Whatever anyone says about Rajnikanth, he sure works hard as he is on the screen for virtually the whole film and not just once but twice at the same time. The plot introduces us to Rajni as Dr. Vaseegaran, a scientist working in robotics who has produced a fully-functioning android robot, finished to look just like himself and named ‘Chitti’. ‘Vasee’ wants to present his robot to the Indian Army – to save the lives of those who might be killed on the battlefield. There is no suggestion as to how Vasee might have funded the years of work necessary to produce the robot – nor is there discussion of how much he might earn from the Army. This is a certain kind of Indian patriotism which reminded me of Mani Ratnam’s Roja and is referred to as ‘Tamil nativity’ by Indian film scholars. Two problems stand in Vasee’s way. He has neglected his girlfriend Sana (Aishwarya Rai) and his boss at the lab/research group, Dr. Bora is jealous. Bora (Danny Denzongpa) demands that Vasee improves Chitti’s intelligence so that he won’t attack people without reason – an interesting reference to Isaac Asimov’s ‘Three Laws of Robotics’. (The script for the film derived initially from work by the scientist and writer Sujatha who died just as the film was going into production.) As Vasee works on upgrading Chitti he succeeds in developing emotional responses in the robot – which inevitably means that he/it will fall for Sana. In the second half of the film Dr. Bora becomes more obviously the villain and in the final action scenes, Chitti is turned into a killing machine and duplicates himself many times in some amazing action scenes.

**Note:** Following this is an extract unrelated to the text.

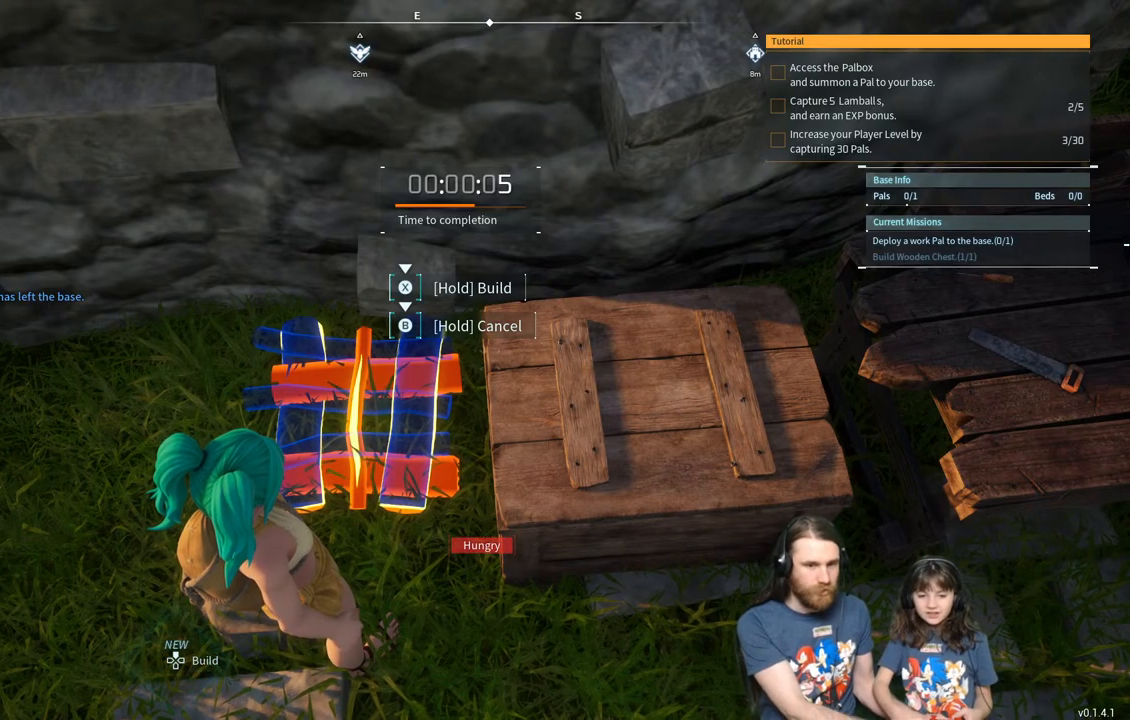
{"buttons": ["B"], "left_stick": "center", "right_stick": "center", "events": []}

It’s hard to know where to begin evaluating a film like this. The cliché about Indian popular cinema is made flesh in the ‘masala movie’ – the ‘spice mixture’ of genre elements. Endhiran is the ultimate masala movie. There is romance (the scenes when Vasee is trying to win Sana back in the first third). There is science fiction with high-end visual effects, comedy is throughout and so is action. The songs and dances and are all there – and then there are the talking mosquitoes (!) and an animatronic baby shown in its ‘real’ mother’s womb.

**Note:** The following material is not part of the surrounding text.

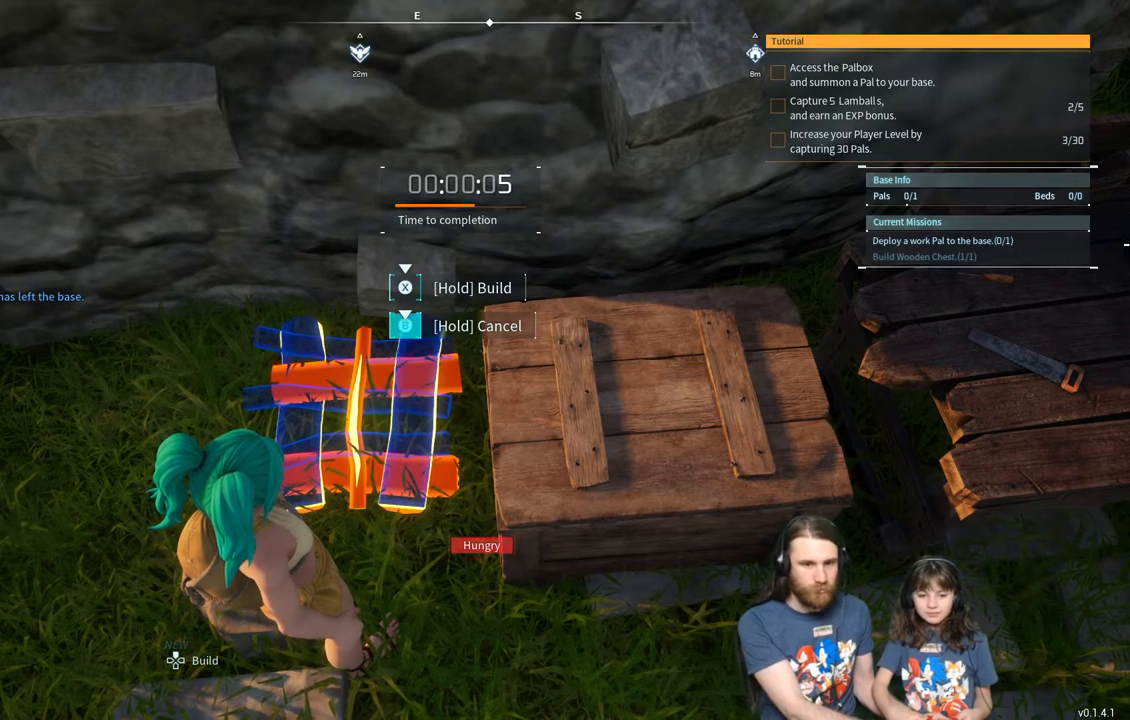
{"buttons": [], "left_stick": "center", "right_stick": "center", "events": [[500, "B", "up"]]}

To take the film on its own terms, I would argue that:
- Rajni and Aishwarya Rai are very good – both together and separately. They are genuine stars with undeniable charisma and a chemistry on screen. The difference between Rajni and the Bollywood stars is that Rajni has remained a star for the ‘ordinary fan’. The former bus driver from Maharashtra doesn’t comport himself like an upper middle-class star who appeals more to NRIs.
- The music from A R Rahman is also very good and the choreography by Prabhu Deva is excellent. The location shooting at Machu Picchu is a first, I think, and the interior sets work well with nods to Metropolis and Star Wars.
- The CGI work from India, Hong Kong and Hollywood (The Stan Winston’s Studio work is evident in the nods to Terminator etc.) is incredibly inventive. I’m not familiar enough with Hollywood effects these days to make a real comparison but Endhiran‘s look pretty good to me.
Overall, credit is due to director S. Shankar and cinematographer R. Rathnavelu for producing a film which matches Hollywood for less than half the cost. The reported budget is Rs. 162 crores (1,620 million or $36.5 million). It also easily matches and possibly exceeds Bollywood (i.e. Hindi Cinema). Reliable box office figures are hard to come by in India and especially in Tamil Nadu. What we know so far is that this film has broken records everywhere in its home state and amongst the diaspora in the Gulf and Malaysia. It performed only modestly in the North being outgunned by the Bollywood release Anjana Anjani. But in the UK, Endhiran triumphed. On just 30 screens it made No 11 in the chart with a screen average of nearly £10,000 or three times more than most of the other top entries. In North America it was even more sensational, making No 12 with a screen average of nearly $24,000 on just 64 screens. The Telugu version, Robo, was also on 36 screens and made over $5,000 per screen. In both the US and the UK, Endhiran outscored the Bollywood release despite showing on less screens.
Film fans in the South are unique. Rajni is treated like a demigod. There are unconfirmed reports that tickets in Chennai multiplexes were exchanging hands at Rs 1,000 or Rs 1,500 ($30 or more) – the usual price is Rs 100 or less. Some Chennai cinemas opened at 4.30 am to accommodate crowds. Even in Dubai, screenings began at 7.30 am. We watched the Hindi-dubbed version in Bradford in a more or less empty cinema in the afternoon. I wish we could have seen it in London with a wild Tamil crowd.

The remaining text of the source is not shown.